▶ _TRY IT_
Please find the lines in the following records that hold "warehousing", and copy them.

▶ _THE INPUT_
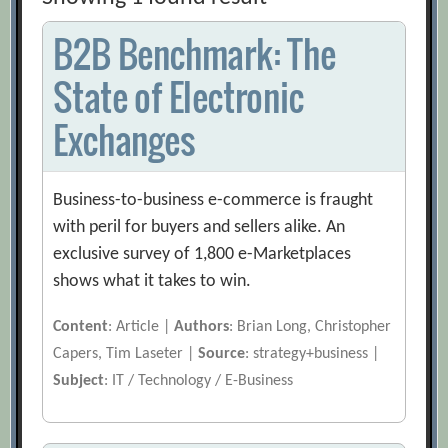
B2B Benchmark: The
State of Electronic
Exchanges
Business-to-business e-commerce is fraught
with peril for buyers and sellers alike. An
exclusive survey of 1,800 e-Marketplaces
shows what it takes to win.
Content
: Article |
Authors
: Brian Long, Christopher
Capers, Tim Laseter |
Source
: strategy+business |
Subject
: IT / Technology / E-Business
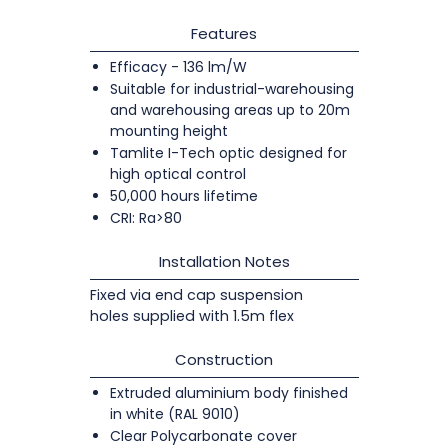
Features
Efficacy - 136 lm/W
Suitable for industrial-warehousing
and warehousing areas up to 20m
mounting height
Tamlite I-Tech optic designed for
high optical control
50,000 hours lifetime
CRI: Ra>80
Installation Notes
Fixed via end cap suspension
holes supplied with 1.5m flex
Construction
Extruded aluminium body finished
in white (RAL 9010)
Clear Polycarbonate cover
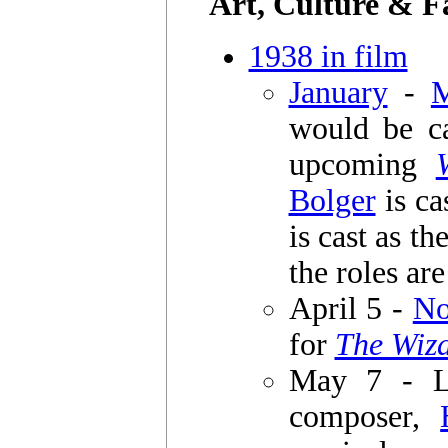
Art, Culture & F
1938 in film
January
-
would be ca
upcoming
Bolger
is ca
is cast as t
the roles ar
April 5 -
No
for
The Wiza
May 7 - L
composer,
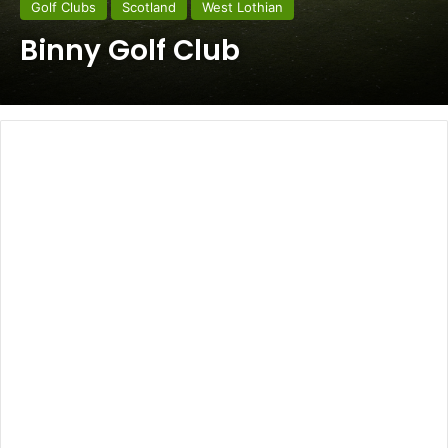
Golf Clubs
Scotland
West Lothian
Binny Golf Club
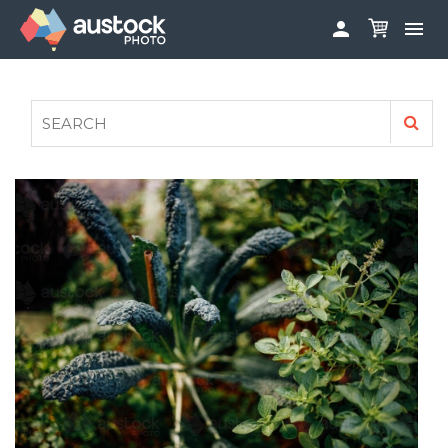


ABOUT
LOG IN
FAQS
SIGN UP

CONTRIBUTE TO AUSTOCKPHOTO
AUSTOCK PHOTOSHOOTS - GET INVOLVED
LEGALS
PRIVACY POLICY

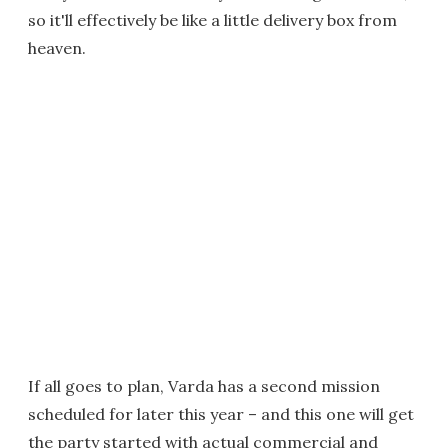
so it'll effectively be like a little delivery box from
heaven.
If all goes to plan, Varda has a second mission
scheduled for later this year – and this one will get
the party started with actual commercial and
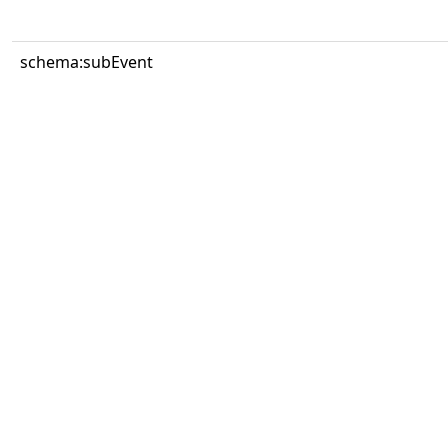
schema:subEvent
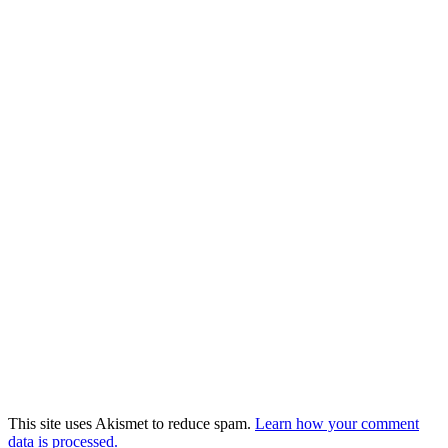
This site uses Akismet to reduce spam.
Learn how your comment
data is processed.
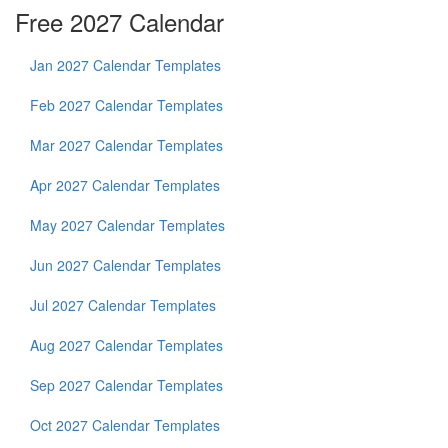
Free 2027 Calendar
Jan 2027 Calendar Templates
Feb 2027 Calendar Templates
Mar 2027 Calendar Templates
Apr 2027 Calendar Templates
May 2027 Calendar Templates
Jun 2027 Calendar Templates
Jul 2027 Calendar Templates
Aug 2027 Calendar Templates
Sep 2027 Calendar Templates
Oct 2027 Calendar Templates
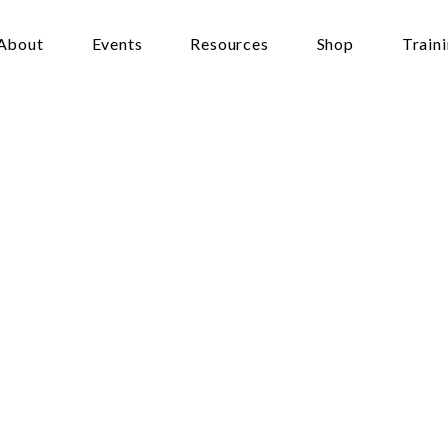
About
Events
Resources
Shop
Train
ritual
View
of
We
Poverty
ters
February 19, 2020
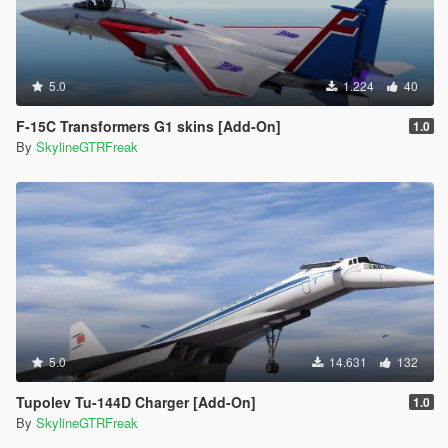
5.0
1.224
40
F-15C Transformers G1 skins [Add-On]
1.0
By
SkylineGTRFreak
5.0
14.631
132
Tupolev Tu-144D Charger [Add-On]
1.0
By
SkylineGTRFreak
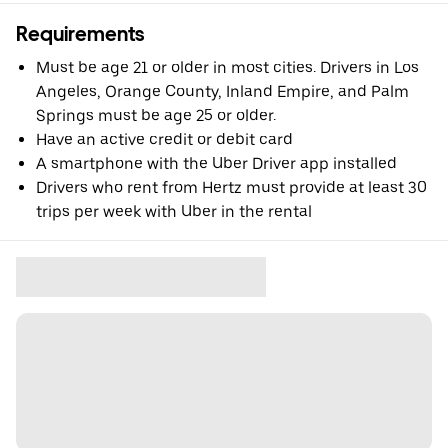
Requirements
Must be age 21 or older in most cities. Drivers in Los
Angeles, Orange County, Inland Empire, and Palm
Springs must be age 25 or older.
Have an active credit or debit card
A smartphone with the Uber Driver app installed
Drivers who rent from Hertz must provide at least 30
trips per week with Uber in the rental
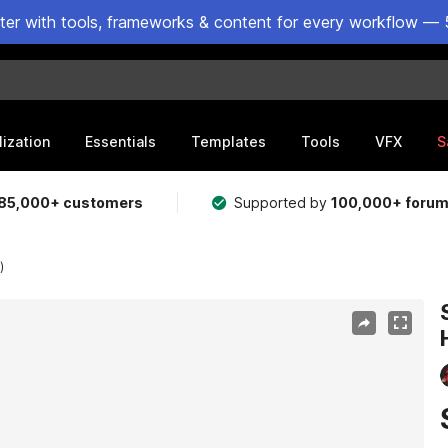
ster with tools, frameworks & content for every workflow — 
lization
Essentials
Templates
Tools
VFX
S
85,000+ customers
Supported by
100,000+ foru
)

▶ _EXERCISE ANSWER_
Suitable for industrial-warehousing
and warehousing areas up to 20m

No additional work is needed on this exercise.